The album kicks off with "The Incorrigible Flame," which, research shows, has been around since late last year and was even performed in Denver without vocals or a name. It starts off with a catchy guitar riff and later descends into darkness when it slows down and horrifying vocal growls stomp in. At times, the guitars emanate the sound of giant bees dying a slow and painful death. "Warbots A.M." presents us with unbelievably fast guitar riffs and the first somewhat noticeable display of connection between songs. The word "cordyceps" can be made out from the lyrics, which is also part of the title of one of the other songs.

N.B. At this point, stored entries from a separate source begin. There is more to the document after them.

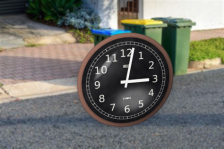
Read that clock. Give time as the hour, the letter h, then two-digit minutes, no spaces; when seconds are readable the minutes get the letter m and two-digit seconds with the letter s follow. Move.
3h02
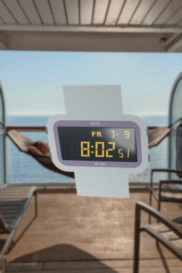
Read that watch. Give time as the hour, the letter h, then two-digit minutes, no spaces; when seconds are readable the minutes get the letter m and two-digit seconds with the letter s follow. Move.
8h02m51s
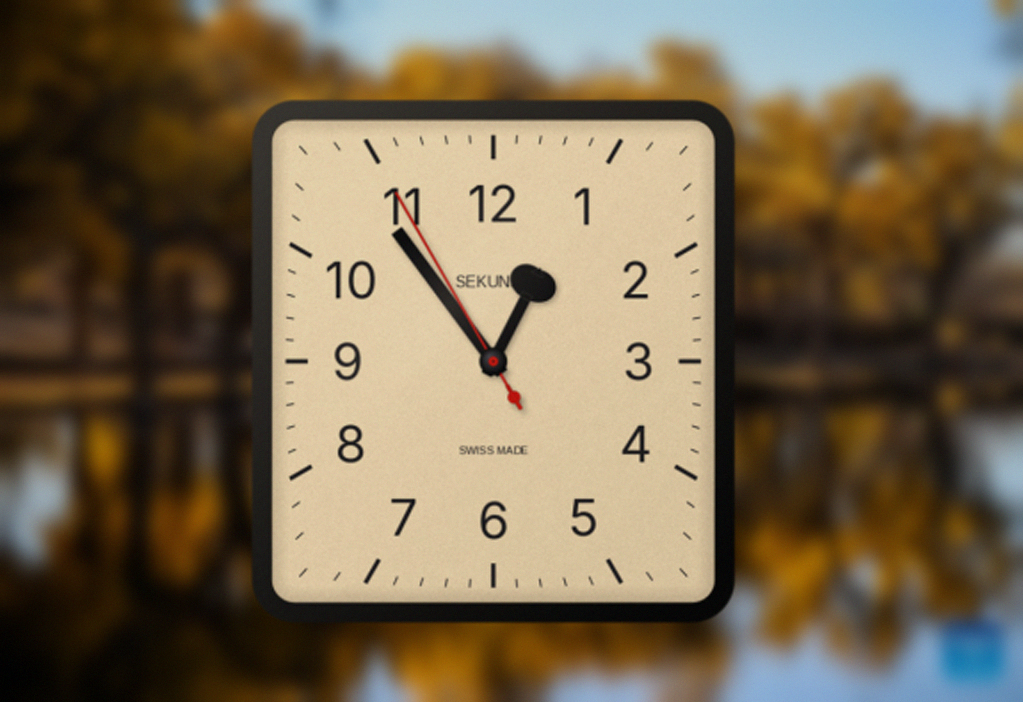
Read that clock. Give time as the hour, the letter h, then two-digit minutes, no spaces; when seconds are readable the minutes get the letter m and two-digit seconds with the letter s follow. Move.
12h53m55s
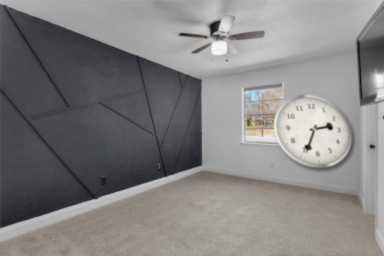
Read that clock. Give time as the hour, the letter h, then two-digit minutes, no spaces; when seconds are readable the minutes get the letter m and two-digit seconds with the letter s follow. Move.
2h34
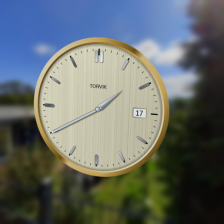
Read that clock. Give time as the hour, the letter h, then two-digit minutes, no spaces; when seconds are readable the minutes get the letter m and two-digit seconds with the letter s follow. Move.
1h40
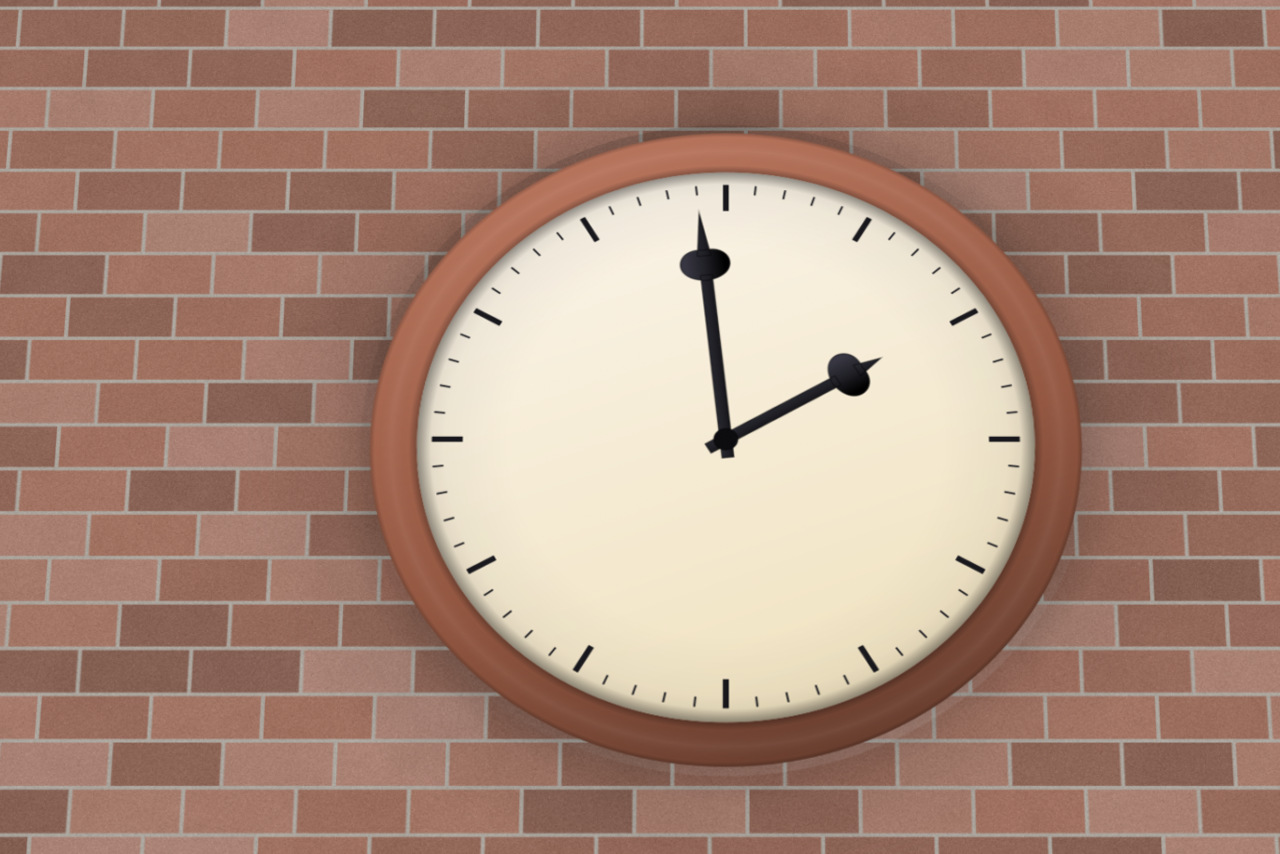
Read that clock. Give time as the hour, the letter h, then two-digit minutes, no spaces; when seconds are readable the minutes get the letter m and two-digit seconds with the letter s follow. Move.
1h59
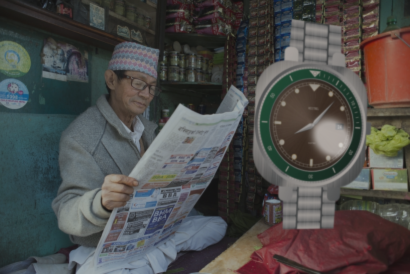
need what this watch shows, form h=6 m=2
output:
h=8 m=7
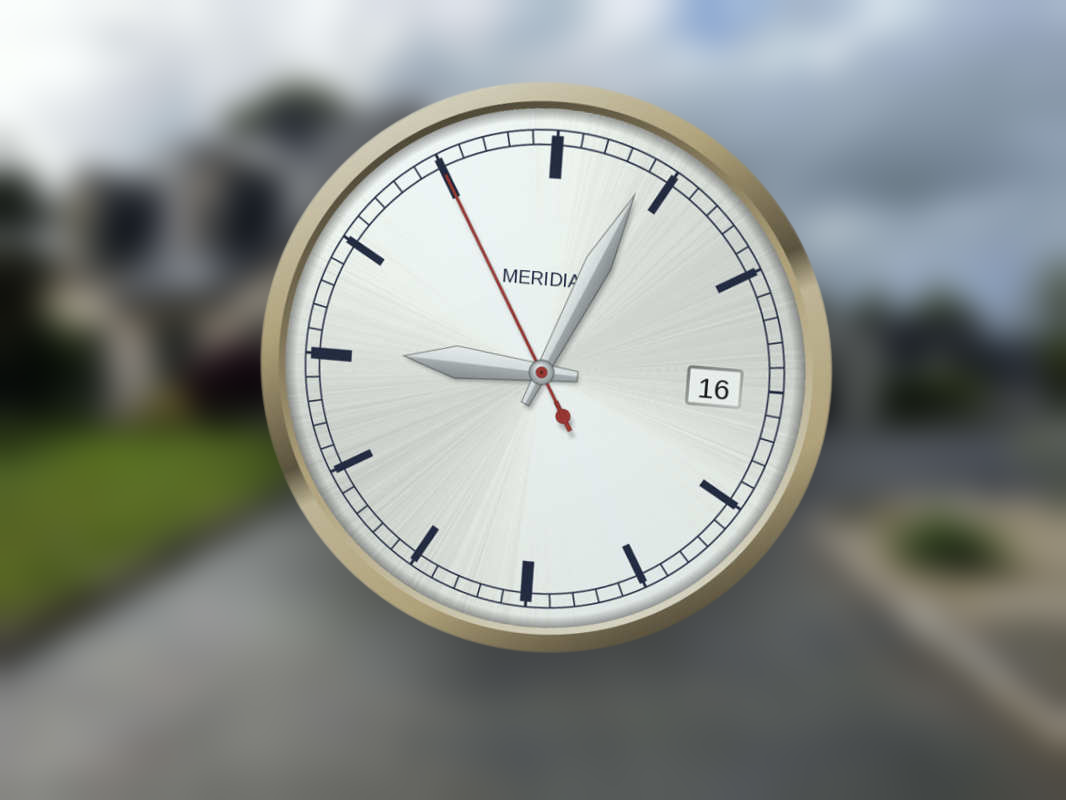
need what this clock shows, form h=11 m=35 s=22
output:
h=9 m=3 s=55
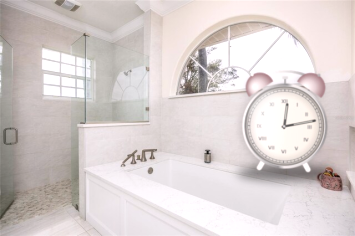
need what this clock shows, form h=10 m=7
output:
h=12 m=13
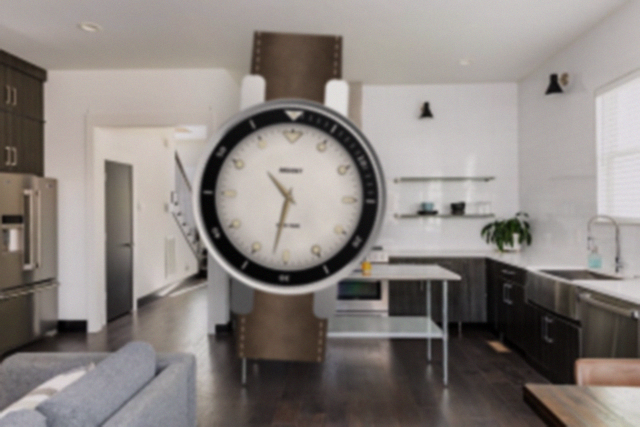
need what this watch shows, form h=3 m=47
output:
h=10 m=32
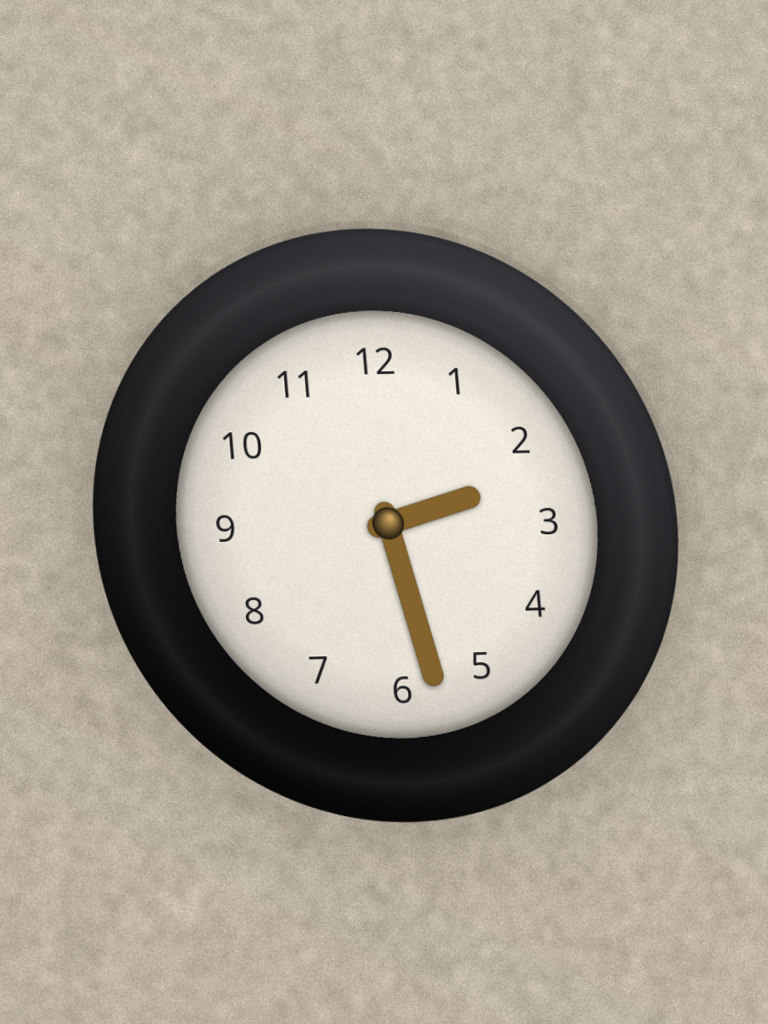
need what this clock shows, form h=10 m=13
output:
h=2 m=28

There is a variety in vocal styles during this song which helps add to the depth of their sound, and in the end we are whisked into an H.P. Lovecraft story with a tribal chant to Cthulu which achieves a chilling effect of intimidation."Cordyceps Humanis" embraces a menacing beginning, staying slow and brutal. One can appreciate that Cephalic Carnage does not find it necessary to create every song as fretboard-burningly fast as the next, and it is just as effective. "Cordyceps Humanis" ends with slower dramatic guitars, followed by what sounds like a U.F.O. spacecraft preparing for flight and then taking off into "Raped by an Orb." What a humorous title, and too closely connected to be a coincidence.
There are two other songs with humorous demonstrations. The menacing "Pure Horses" ends suddenly with a horse's neigh. While appropriate to the song's title, this inspires a couple of chuckles from the listener. "P.G.A.D." begins abruptly with a high-pitched scream. It is very loud and chaotic, and before you realize, it's ending with obnoxious chewing sounds, and dare I say, a fart!
Compared to Xenosapien, Misled by Certainty is heavy in a more melodic and emotional way. The emotion bleeds through in songs like "Ohrwurm" with the bass guitar and saxophone stealing center stage. Also, heartstrings are yanked in, "When I Arrive" and "Repangaea." Although "When I Arrive" is capable of invoking a sense of anxiety and disorder, it touches on an emotional and controversial topic (if my analysis is correct). Also, the ending is a bit surprising. However, this modern sound could be an interpretation of a very biblical idea. "Repangaea" is undoubtedly going to be the most buzzed about track. It takes you to a different place and time; simultaneously gallant and mournful.
Misled by Certainty takes you on a journey. This "rocky mountain hydro-grind" group has come together to bring the metal world something completely awe-inspiringly brutal and unique. It is refreshing to hear something so tangled and strange, yet so beautiful. It is also pleasing to know that these guys are still just a bunch of fun-loving characters who aren't afraid of letting their personalities out in their music. Finally, we ask to please make sure the "compruder" remains fixed so we may hear more!